Let X = {1,2,3,4,5,6} and let f: X → X and g: X → X be defined by
f(x) = (2x+1) (mod 6)
g(x) = (3x-1) (mod 6)
Find f o g(x): X → X and g o f(x): X → X as subsets of X x X (X cross X).
Here, in this question, how are the given functions pronounced and are they related to modular congruency?
And what does it mean to find the composition in terms of subsets, is the answer itself a set listing notation?
"f o g", or "(f o g)(x)" is properly read as "f composed with g", but is often shortened in practice to something like "f of g", or "f circle g". See
Wikipedia:
The notation g ∘ f is read as "g circle f ", "g round f ", "g about f ", "g composed with f ", "g after f ", "g following f ", "g of f", or "g on f ".

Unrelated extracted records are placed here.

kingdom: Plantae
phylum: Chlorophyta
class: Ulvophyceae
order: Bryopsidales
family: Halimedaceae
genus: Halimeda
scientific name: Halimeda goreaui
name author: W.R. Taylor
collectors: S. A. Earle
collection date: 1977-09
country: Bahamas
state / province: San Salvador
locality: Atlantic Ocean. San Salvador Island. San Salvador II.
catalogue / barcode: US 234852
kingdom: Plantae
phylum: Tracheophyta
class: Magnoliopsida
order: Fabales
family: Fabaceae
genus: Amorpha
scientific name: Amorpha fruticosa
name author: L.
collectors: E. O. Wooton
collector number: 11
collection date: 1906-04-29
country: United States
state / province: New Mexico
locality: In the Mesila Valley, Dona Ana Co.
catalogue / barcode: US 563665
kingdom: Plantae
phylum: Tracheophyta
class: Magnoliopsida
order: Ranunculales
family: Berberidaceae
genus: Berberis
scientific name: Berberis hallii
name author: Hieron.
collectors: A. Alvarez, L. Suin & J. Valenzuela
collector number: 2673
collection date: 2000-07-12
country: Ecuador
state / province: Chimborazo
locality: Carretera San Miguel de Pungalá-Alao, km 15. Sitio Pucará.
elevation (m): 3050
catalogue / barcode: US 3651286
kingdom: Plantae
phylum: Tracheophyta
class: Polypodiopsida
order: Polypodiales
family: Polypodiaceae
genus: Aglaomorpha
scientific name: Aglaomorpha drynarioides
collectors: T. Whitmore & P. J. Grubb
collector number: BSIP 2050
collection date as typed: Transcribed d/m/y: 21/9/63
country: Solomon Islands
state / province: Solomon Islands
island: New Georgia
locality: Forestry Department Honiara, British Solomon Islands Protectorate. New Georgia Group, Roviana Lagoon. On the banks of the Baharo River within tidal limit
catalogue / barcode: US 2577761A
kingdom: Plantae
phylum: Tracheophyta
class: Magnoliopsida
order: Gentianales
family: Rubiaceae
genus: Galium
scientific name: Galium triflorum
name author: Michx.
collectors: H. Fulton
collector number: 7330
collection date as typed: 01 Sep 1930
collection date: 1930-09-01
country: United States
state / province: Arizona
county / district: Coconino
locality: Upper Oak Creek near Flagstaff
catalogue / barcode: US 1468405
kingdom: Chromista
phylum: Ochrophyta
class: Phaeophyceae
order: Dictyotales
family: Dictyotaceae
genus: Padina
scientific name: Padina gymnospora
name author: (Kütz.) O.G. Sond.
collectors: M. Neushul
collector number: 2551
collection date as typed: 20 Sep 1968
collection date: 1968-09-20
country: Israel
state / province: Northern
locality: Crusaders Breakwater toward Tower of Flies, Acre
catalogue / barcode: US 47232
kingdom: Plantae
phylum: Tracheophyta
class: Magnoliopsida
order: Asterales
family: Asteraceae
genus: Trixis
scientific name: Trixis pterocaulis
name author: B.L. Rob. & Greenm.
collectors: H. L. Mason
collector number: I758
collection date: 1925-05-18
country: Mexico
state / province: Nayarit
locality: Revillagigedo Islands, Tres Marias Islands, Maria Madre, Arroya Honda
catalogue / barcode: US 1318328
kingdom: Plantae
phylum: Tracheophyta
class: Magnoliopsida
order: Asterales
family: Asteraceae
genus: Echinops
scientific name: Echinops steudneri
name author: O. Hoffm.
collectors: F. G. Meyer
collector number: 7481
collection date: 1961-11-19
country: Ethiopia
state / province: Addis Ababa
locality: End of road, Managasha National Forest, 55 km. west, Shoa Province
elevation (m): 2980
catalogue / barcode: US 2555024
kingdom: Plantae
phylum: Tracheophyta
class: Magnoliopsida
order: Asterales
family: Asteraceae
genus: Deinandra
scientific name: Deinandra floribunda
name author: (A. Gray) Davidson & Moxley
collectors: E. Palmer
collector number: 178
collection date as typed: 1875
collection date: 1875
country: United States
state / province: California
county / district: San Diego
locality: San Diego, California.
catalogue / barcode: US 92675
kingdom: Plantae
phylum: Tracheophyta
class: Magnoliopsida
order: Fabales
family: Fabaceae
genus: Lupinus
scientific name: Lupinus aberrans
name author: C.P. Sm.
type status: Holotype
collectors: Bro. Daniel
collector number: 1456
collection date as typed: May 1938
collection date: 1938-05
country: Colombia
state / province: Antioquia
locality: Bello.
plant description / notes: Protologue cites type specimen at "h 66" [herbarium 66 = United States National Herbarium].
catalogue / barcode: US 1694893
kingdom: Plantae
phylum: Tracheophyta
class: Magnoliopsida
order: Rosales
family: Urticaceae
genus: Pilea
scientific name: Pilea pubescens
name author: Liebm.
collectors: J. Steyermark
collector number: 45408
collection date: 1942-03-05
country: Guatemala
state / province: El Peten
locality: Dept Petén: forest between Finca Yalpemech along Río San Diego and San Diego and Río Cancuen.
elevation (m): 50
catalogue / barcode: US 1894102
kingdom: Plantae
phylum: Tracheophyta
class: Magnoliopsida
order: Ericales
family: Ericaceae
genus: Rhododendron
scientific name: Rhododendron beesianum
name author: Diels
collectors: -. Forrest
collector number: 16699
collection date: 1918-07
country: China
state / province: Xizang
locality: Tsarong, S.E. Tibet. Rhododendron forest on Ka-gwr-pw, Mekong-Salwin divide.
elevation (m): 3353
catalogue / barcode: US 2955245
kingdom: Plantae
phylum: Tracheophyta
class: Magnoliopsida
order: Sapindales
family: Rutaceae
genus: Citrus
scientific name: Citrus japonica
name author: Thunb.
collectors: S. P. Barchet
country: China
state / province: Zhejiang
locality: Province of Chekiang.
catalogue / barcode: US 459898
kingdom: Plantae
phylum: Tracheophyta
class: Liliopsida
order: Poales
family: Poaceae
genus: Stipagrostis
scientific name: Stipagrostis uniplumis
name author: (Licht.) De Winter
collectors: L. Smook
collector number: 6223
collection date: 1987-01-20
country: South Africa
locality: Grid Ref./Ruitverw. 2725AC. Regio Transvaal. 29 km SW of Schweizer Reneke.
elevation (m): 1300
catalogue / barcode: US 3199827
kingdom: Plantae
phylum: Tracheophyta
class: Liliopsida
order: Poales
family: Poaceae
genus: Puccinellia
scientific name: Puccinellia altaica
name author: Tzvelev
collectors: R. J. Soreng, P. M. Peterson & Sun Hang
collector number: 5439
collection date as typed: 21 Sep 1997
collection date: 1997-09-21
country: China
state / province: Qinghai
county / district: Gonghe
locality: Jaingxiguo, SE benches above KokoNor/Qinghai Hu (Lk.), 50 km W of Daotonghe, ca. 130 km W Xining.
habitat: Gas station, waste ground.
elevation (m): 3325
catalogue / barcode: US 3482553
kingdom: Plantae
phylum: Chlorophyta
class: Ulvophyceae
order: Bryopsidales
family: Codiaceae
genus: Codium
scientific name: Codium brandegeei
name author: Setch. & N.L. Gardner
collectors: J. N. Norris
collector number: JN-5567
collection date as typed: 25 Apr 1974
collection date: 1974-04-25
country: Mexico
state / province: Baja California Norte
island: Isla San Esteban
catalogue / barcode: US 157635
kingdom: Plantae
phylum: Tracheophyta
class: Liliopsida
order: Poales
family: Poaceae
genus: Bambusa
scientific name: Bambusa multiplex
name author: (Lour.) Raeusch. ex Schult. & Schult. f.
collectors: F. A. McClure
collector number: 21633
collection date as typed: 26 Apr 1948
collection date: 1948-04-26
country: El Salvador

I think I've also heard "f ring g".
Properly speaking, the problem should say "g o f: X → X", not "g o f(x): X → X". The variable x does not belong there. But it is common to bend the notation.
The notation used in your problem, "f(x) = (2x+1) (mod 6)", is a little non-standard; evidently what is meant to say is that you calculate 2x + 1, and then use the number in set X that is congruent to that, modulo 6. I was going to say take the remainder on division by 6, but that could be 0 and can't be 6! If the equal sign is really a congruence sign, then this would be more standard.
Expressing the answer in terms of subsets of X x X means reverting to the definition of a function as a set of ordered pairs. For example, the function f(x) = 7 - x on your set X would be written as {(1,6), (2,5), (3,4), (4,3), (5,2), (6,1)}.